§ **Activity**
Within the listing, each line that has the string "зрители" should be copied.

----

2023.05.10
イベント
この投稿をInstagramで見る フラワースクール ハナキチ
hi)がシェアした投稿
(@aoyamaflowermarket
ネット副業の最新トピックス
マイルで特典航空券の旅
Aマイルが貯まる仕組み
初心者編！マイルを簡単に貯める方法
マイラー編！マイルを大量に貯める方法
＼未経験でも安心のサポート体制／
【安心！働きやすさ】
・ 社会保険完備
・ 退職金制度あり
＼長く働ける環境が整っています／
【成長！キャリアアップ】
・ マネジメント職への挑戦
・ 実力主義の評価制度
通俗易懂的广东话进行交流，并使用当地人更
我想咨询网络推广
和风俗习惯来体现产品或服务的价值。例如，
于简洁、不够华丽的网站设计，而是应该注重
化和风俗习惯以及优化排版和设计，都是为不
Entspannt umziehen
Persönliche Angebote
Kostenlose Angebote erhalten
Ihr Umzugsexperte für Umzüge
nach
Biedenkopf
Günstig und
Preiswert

----

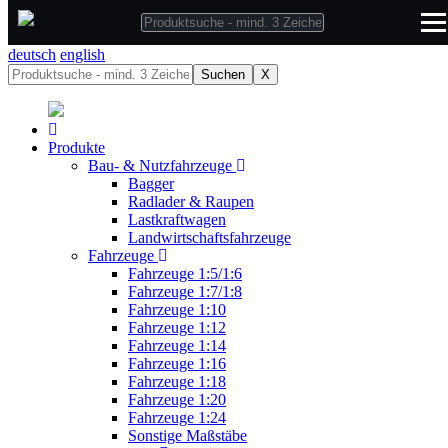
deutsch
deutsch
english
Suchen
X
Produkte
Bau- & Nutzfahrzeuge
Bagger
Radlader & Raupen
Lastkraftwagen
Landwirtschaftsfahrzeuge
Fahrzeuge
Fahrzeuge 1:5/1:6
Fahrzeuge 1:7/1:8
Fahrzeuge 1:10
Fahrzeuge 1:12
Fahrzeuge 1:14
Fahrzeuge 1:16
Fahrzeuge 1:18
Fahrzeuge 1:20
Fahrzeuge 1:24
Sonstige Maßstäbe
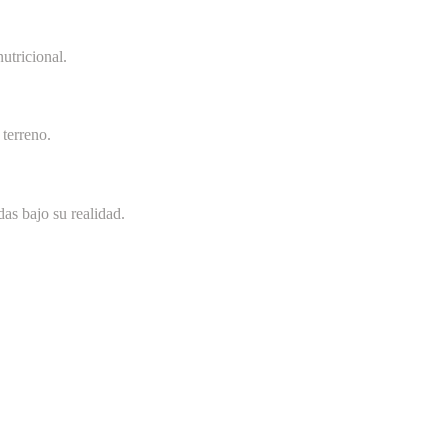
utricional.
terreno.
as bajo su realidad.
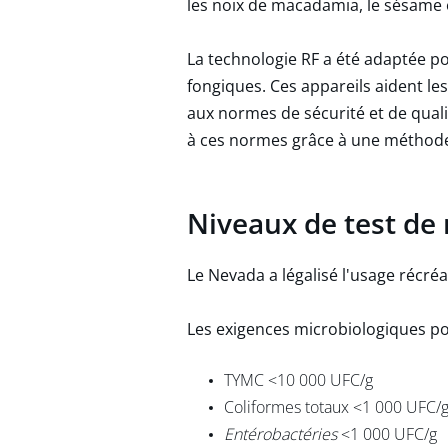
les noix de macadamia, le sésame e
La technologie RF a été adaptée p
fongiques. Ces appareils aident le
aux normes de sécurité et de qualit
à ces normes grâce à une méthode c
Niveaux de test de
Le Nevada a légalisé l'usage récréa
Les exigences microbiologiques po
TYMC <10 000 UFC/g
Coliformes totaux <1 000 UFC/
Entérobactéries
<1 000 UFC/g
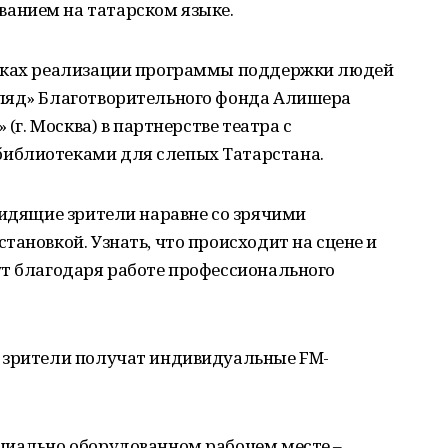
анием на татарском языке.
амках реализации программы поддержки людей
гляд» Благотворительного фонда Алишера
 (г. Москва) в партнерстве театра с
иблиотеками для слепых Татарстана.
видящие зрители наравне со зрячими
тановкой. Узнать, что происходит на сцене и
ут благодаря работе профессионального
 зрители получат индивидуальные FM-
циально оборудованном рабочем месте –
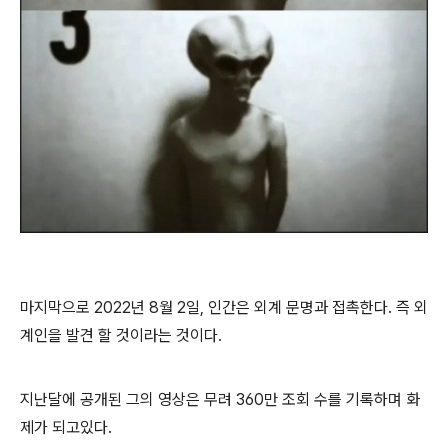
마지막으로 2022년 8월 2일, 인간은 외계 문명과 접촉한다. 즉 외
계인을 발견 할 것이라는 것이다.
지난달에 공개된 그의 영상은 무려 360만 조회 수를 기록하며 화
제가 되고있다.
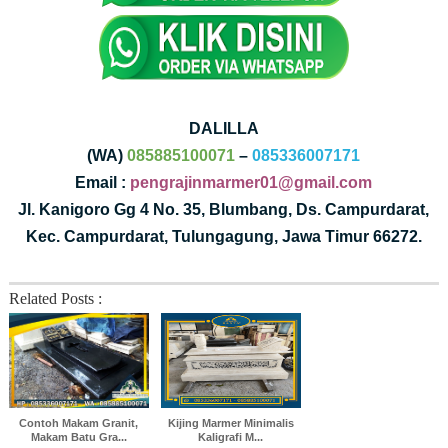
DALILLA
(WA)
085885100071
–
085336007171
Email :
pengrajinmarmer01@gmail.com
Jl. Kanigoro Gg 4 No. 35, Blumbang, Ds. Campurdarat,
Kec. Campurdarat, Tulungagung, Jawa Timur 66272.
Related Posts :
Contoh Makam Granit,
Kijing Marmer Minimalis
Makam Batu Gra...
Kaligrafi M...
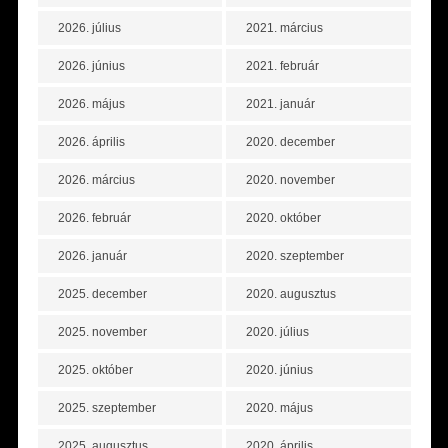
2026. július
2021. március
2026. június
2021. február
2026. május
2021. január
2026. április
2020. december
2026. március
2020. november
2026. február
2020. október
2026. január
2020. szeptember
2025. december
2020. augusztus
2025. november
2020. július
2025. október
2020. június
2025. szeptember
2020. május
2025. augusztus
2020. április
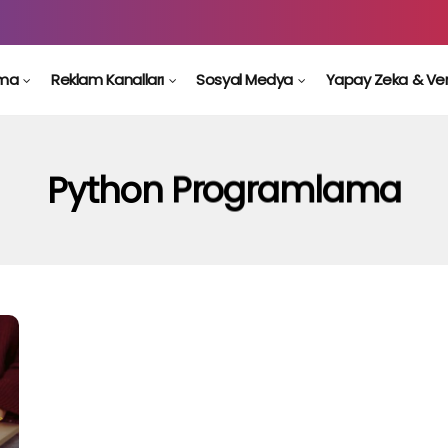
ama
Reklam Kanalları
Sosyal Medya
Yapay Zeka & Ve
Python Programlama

----

§ **Answer space**
видящие зрители наравне со зрячими
 зрители получат индивидуальные FM-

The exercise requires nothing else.